Title I of the Americans with Disabilities Act (ADA), which took effect July 26, 1992, prohibits private employers and state and local governments with 25 or more employees (15 or more after July 26, 1994), employment agencies, and labor unions from discriminating against qualified individuals with disabilities in job application procedures, hiring, firing, advancement, compensation, fringe benefits, job training, and other terms, conditions, and privileges of employment.

An individual with a disability is a person who:

  • Has a physical or mental impairment that substantially limits one or more major life activities;
  • Has a record of such an impairment; or
  • Is regarded as having such an impairment.

A qualified employee or applicant with a disability is an individual who satisfies skill, experience, education, and other job-related requirements of the position held or desired, and who, with or without reasonable accommodations, can perform the essential functions of that position.

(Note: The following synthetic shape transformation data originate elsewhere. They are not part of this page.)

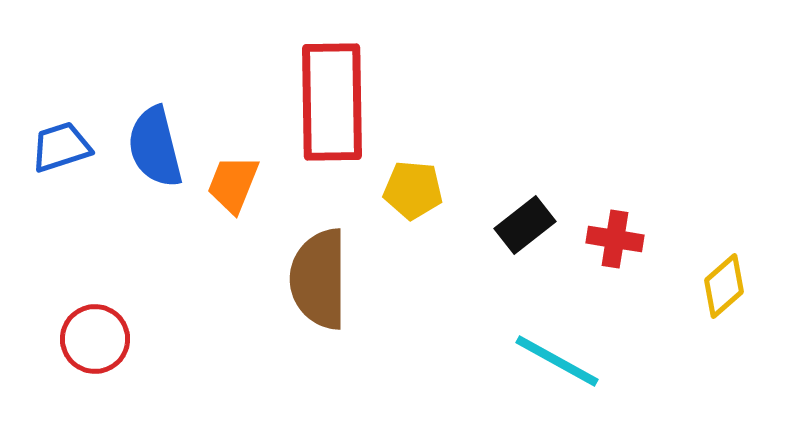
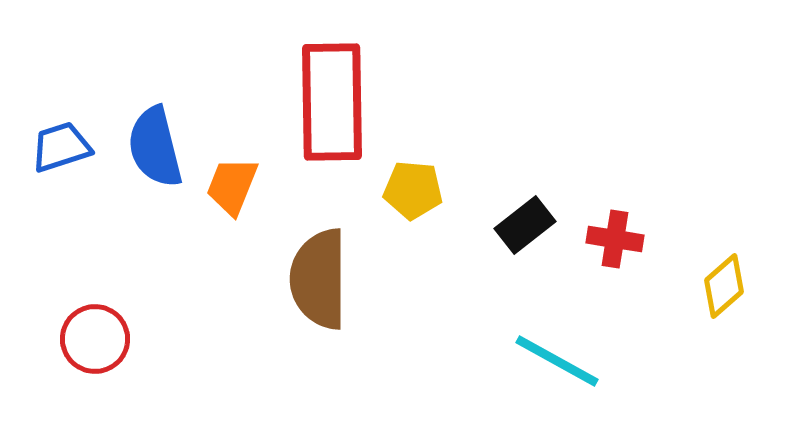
orange trapezoid: moved 1 px left, 2 px down
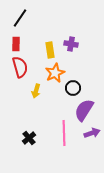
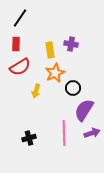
red semicircle: rotated 75 degrees clockwise
black cross: rotated 24 degrees clockwise
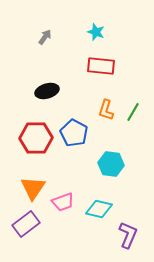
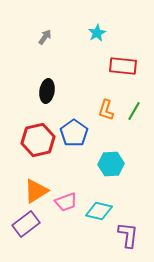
cyan star: moved 1 px right, 1 px down; rotated 24 degrees clockwise
red rectangle: moved 22 px right
black ellipse: rotated 65 degrees counterclockwise
green line: moved 1 px right, 1 px up
blue pentagon: rotated 8 degrees clockwise
red hexagon: moved 2 px right, 2 px down; rotated 12 degrees counterclockwise
cyan hexagon: rotated 10 degrees counterclockwise
orange triangle: moved 3 px right, 3 px down; rotated 24 degrees clockwise
pink trapezoid: moved 3 px right
cyan diamond: moved 2 px down
purple L-shape: rotated 16 degrees counterclockwise
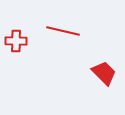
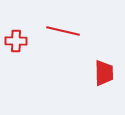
red trapezoid: rotated 44 degrees clockwise
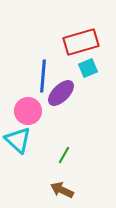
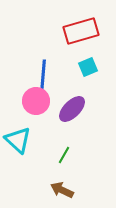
red rectangle: moved 11 px up
cyan square: moved 1 px up
purple ellipse: moved 11 px right, 16 px down
pink circle: moved 8 px right, 10 px up
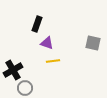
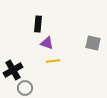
black rectangle: moved 1 px right; rotated 14 degrees counterclockwise
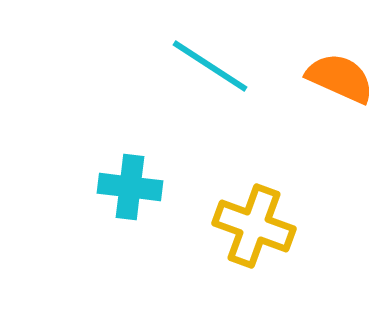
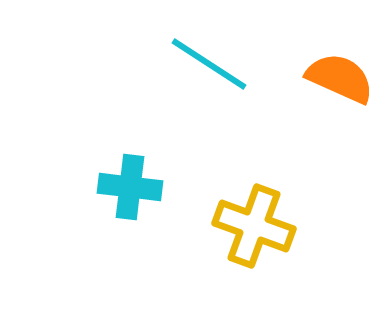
cyan line: moved 1 px left, 2 px up
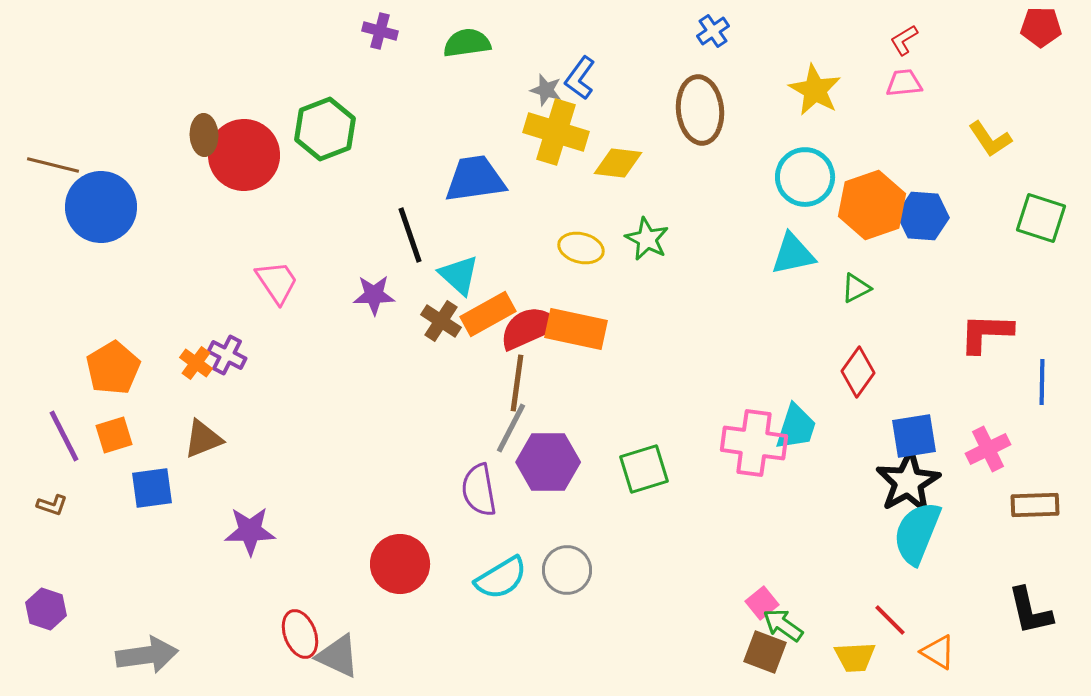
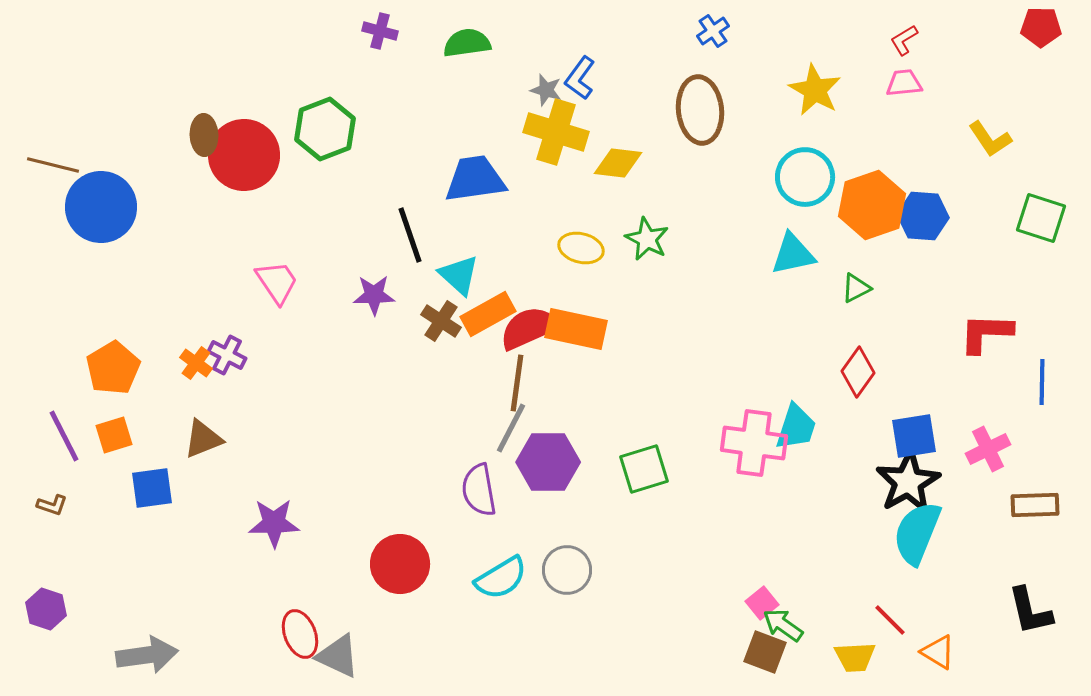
purple star at (250, 531): moved 24 px right, 8 px up
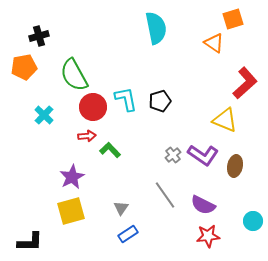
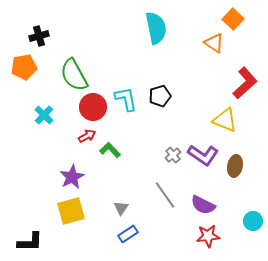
orange square: rotated 30 degrees counterclockwise
black pentagon: moved 5 px up
red arrow: rotated 24 degrees counterclockwise
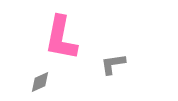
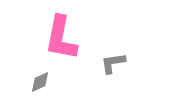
gray L-shape: moved 1 px up
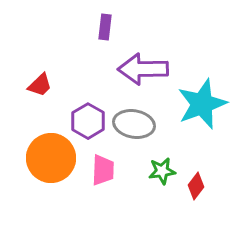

Reasonable accommodations may include, but not limited to:

  • Making existing facilities used by employees readily accessible to and usable by persons with disabilities;
  • Job restructuring, modification of work schedules, reassignment to a vacant position; or
  • Acquiring or modifying equipment or devices, adjusting or modifying examinations, training materials, or policies, and providing qualified readers or interpreters.
An employer is required to make a reasonable accommodation in order to provide an equal employment opportunity to a qualified applicant or employee with a disability, unless this would impose an "undue hardship" on the operation of the employer's business. Undue hardship is defined as an action requiring significant difficulty or expense when considered in light of factors such as a business' size, financial resources and the nature and structure of its operation.

An employer is not required to lower quality or production standards to make an accommodation. Nor is an employer generally obligated to provide personal use items such as eyeglasses or hearing aids.